Veröffentlicht am 18.03.2026 06:18

Kormorane bereiten Sorgen

von Gerhard Doerfler

Kormorane an der Vils.  (Bild: Gerhard Doerfler)
Kormorane an der Vils. (Bild: Gerhard Doerfler)
Kormorane an der Vils. (Bild: Gerhard Doerfler)

Zur Frühjahrsversammlung des Fischereiverein Amberg begrüßte Vorstand Simon Jäger sieben Neuaufnahmen. Der postive Trend der Mitgliederentwicklung ist ungebrochen.

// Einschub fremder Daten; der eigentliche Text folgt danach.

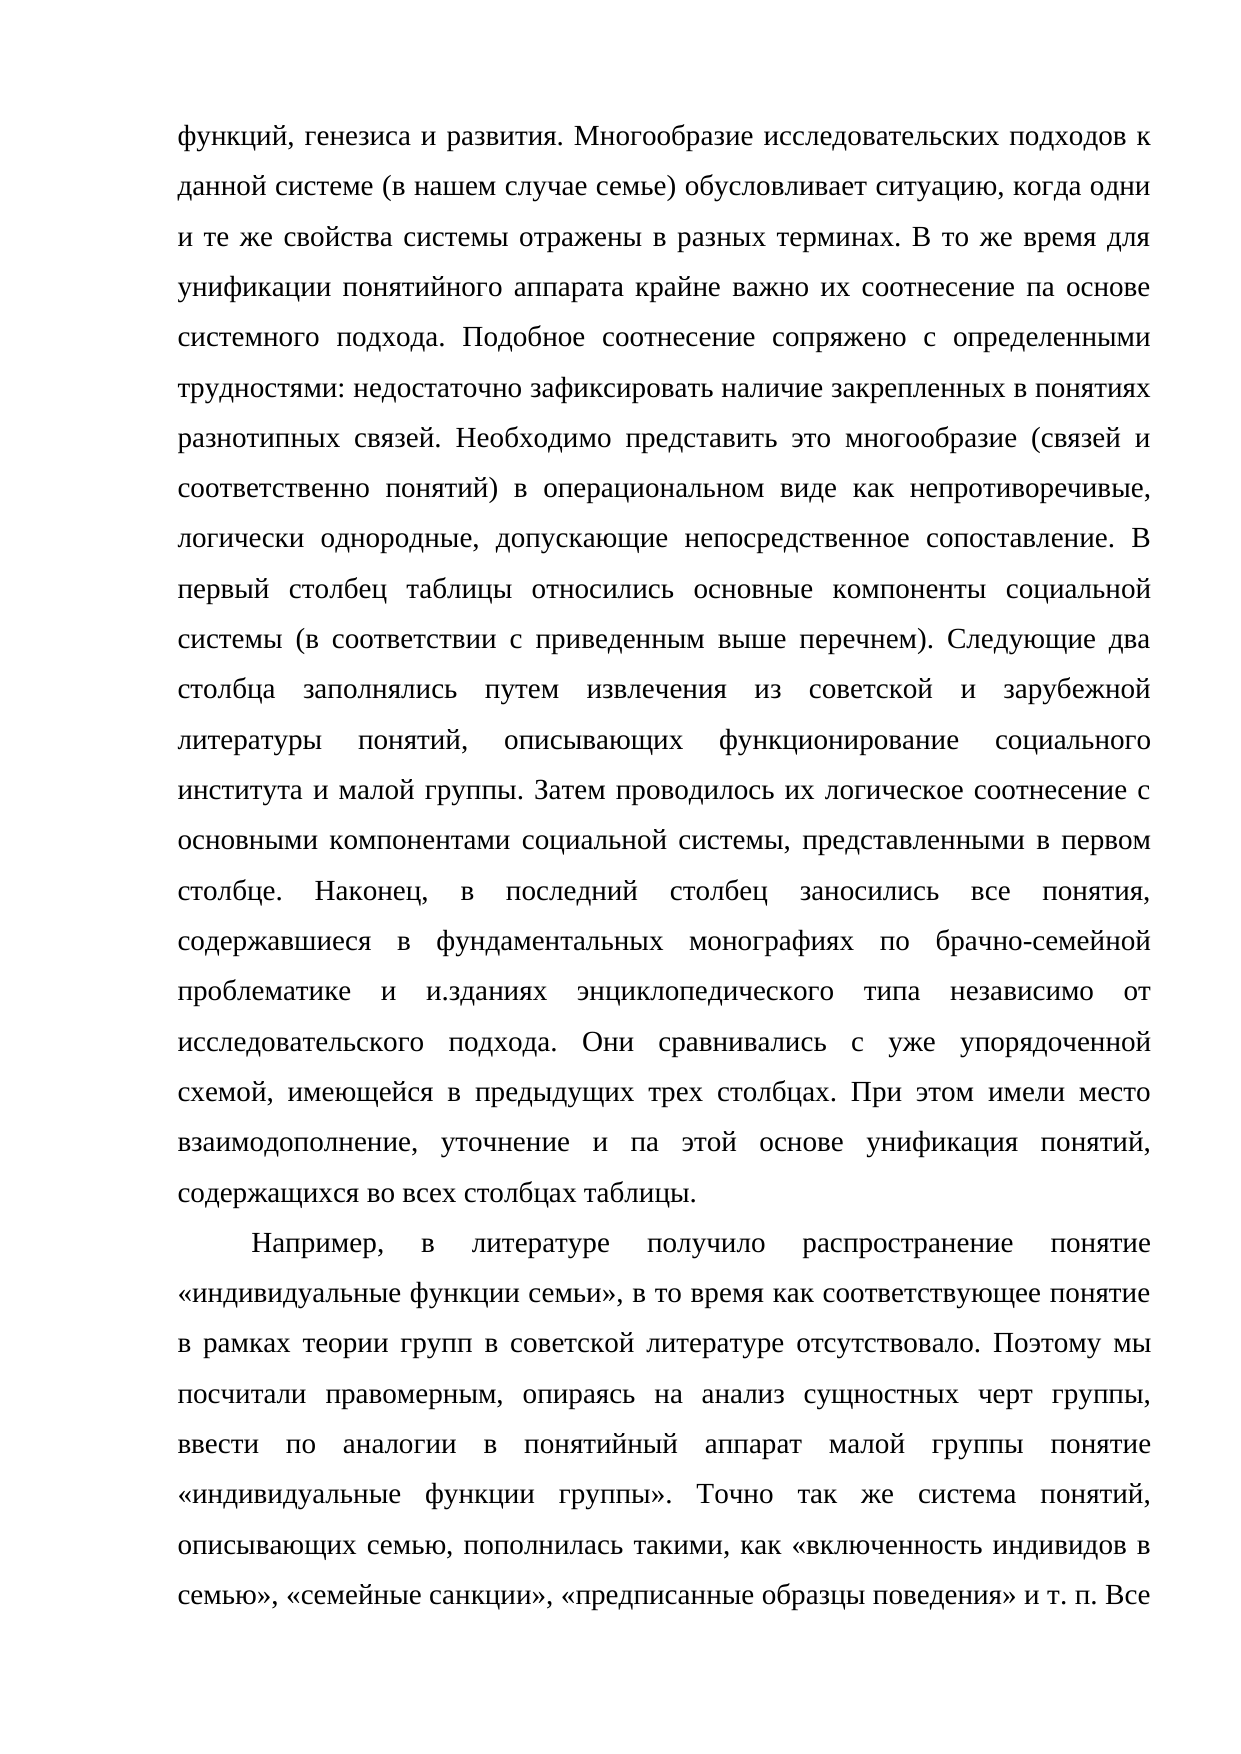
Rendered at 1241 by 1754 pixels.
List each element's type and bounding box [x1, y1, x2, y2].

text [177, 118, 1152, 1208]
text [177, 1225, 1152, 1611]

Der Fisch des Jahres 2026 ist der Europäische Wels, in Bayern wurde die Äsche zum Fisch des Jahres gewählt, gab Jäger bekannt.
Derzeit sind keine Gewässer gesperrt, die Wasserstände befinden sich auf einem guten Niveau. Sorgen bereitet uns jedoch die sehr große Zahl an Kormoranen. Hans-Hermann Lier berichtete von großen Kormoranschwärmen an der Vils. In Formationen von 50 bis 100 Vögeln durchpflügen sie immer wieder gleichzeitig den Heimatfluss.
Da die stehenden Gewässer lange Zeit zugefroren waren, konzentrierten sich die Kormorane zur Nahrungsaufnahme auf die Vils. Der Schaden, den diese äußerst effizienten Fischräuber verursachen, ist enorm und lässt sich leicht hochrechnen: Ein einzelner Vogel benötigt täglich etwa 300 bis 700 Gramm Fisch. Fische, die nicht sofort festgehalten werden, werden häufig verletzt und verenden später, informierte Lier. Es besteht daher die Befürchtung, dass durch das Artenhilfsprogramm (AHP) aufwendig eingesetzte und teilweise stark gefährdete Fischarten nun vermehrt den Kormoranen als Nahrung dienen.
Das Interesse an Lehrgängen und Kursen sei weiterhin groß, so Jäger. Für den Kurs „Räuchern & Beizen von Fischen“ sind noch wenige Plätze frei. Auch für den Vorbereitungskurs zur Staatlichen Fischerprüfung im April werden noch Anmeldungen entgegengenommen. Weitere Informationen sind auf der Homepage des Vereins zu finden.
Das Königsfischen in Bühl findet am 16. Mai statt.